## WHAT IS NEEDED:
The answer should consist of each line from the data below that includes "facility".

:::

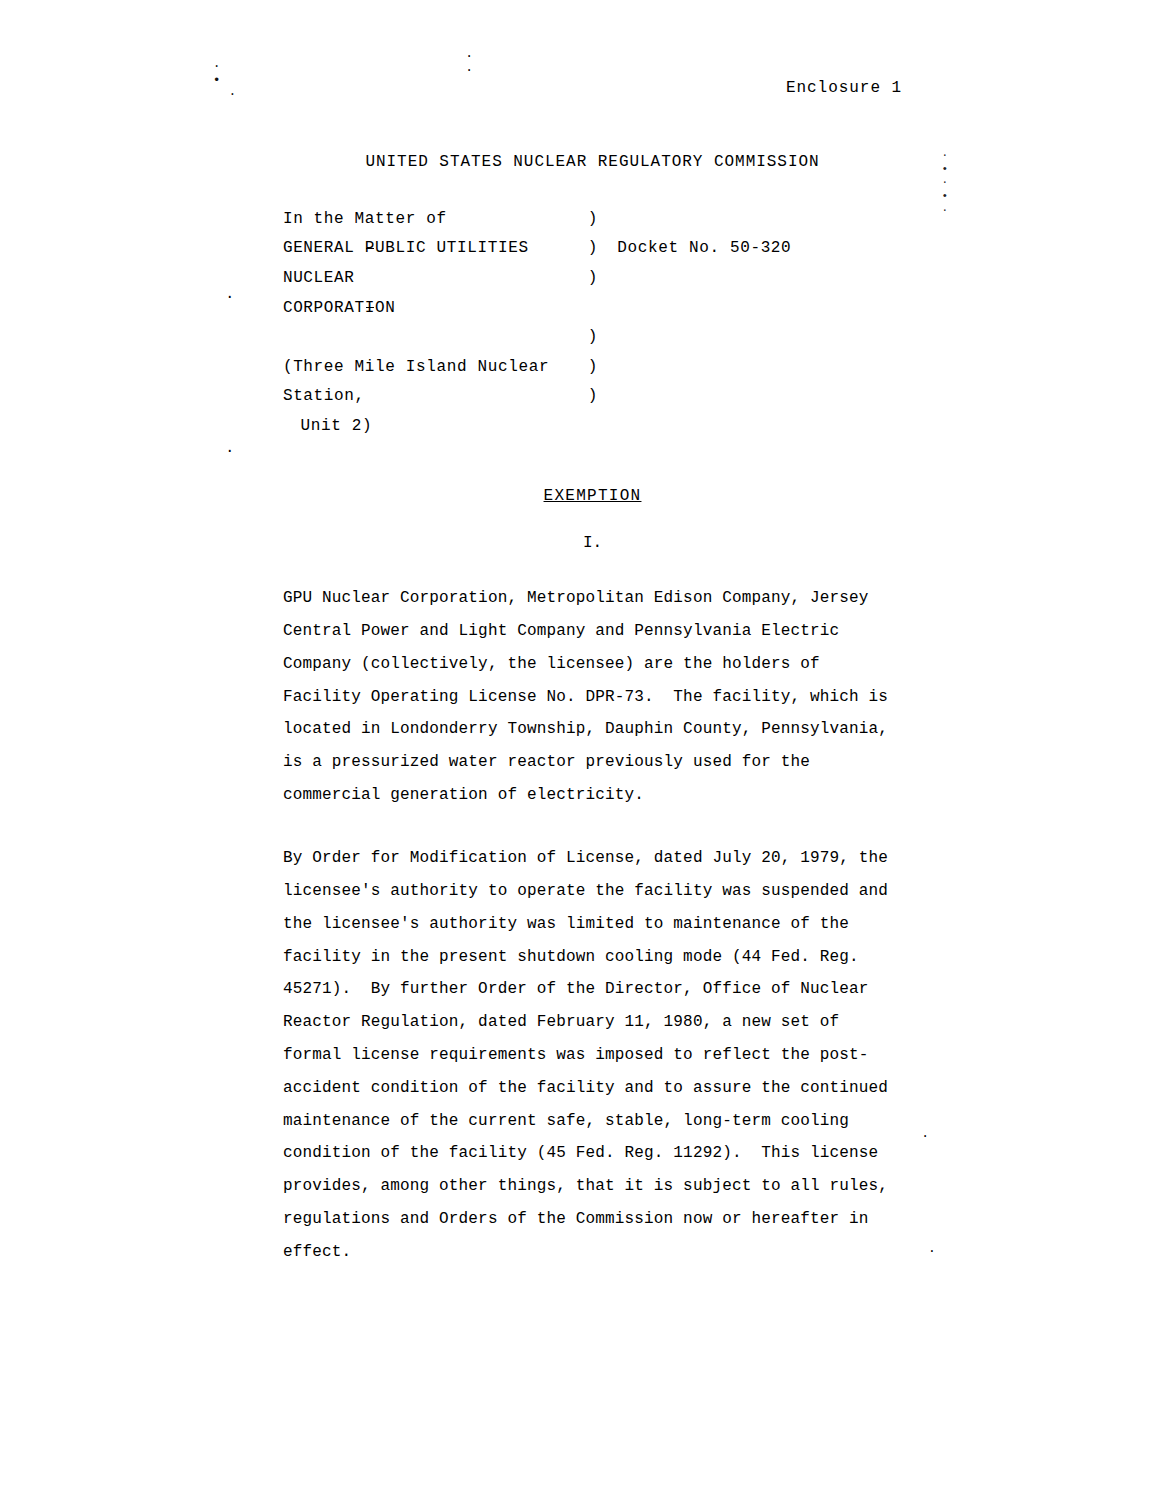·
•
·
·
·
·
•
·
•
·
·
·
·
·
Enclosure 1
UNITED STATES NUCLEAR REGULATORY COMMISSION
| In the Matter of | ) | |
| GENERAL P UBLIC UTILITIES NUCLEAR CORPORAT I ON | ) ) | Docket No. 50-320 |
| | ) | |
| (Three Mile Island Nuclear Station, Unit 2) | ) ) | |
EXEMPTION
I.
GPU Nuclear Corporation, Metropolitan Edison Company, Jersey Central Power and Light Company and Pennsylvania Electric Company (collectively, the licensee) are the holders of Facility Operating License No. DPR-73. The facility, which is located in Londonderry Township, Dauphin County, Pennsylvania, is a pressurized water reactor previously used for the commercial generation of electricity.
By Order for Modification of License, dated July 20, 1979, the licensee's authority to operate the facility was suspended and the licensee's authority was limited to maintenance of the facility in the present shutdown cooling mode (44 Fed. Reg. 45271). By further Order of the Director, Office of Nuclear Reactor Regulation, dated February 11, 1980, a new set of formal license requirements was imposed to reflect the post-accident condition of the facility and to assure the continued maintenance of the current safe, stable, long-term cooling condition of the facility (45 Fed. Reg. 11292). This license provides, among other things, that it is subject to all rules, regulations and Orders of the Commission now or hereafter in effect.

:::

## RESULT FOR THIS EXERCISE:
GPU Nuclear Corporation, Metropolitan Edison Company, Jersey Central Power and Light Company and Pennsylvania Electric Company (collectively, the licensee) are the holders of Facility Operating License No. DPR-73. The facility, which is located in Londonderry Township, Dauphin County, Pennsylvania, is a pressurized water reactor previously used for the commercial generation of electricity.
By Order for Modification of License, dated July 20, 1979, the licensee's authority to operate the facility was suspended and the licensee's authority was limited to maintenance of the facility in the present shutdown cooling mode (44 Fed. Reg. 45271). By further Order of the Director, Office of Nuclear Reactor Regulation, dated February 11, 1980, a new set of formal license requirements was imposed to reflect the post-accident condition of the facility and to assure the continued maintenance of the current safe, stable, long-term cooling condition of the facility (45 Fed. Reg. 11292). This license provides, among other things, that it is subject to all rules, regulations and Orders of the Commission now or hereafter in effect.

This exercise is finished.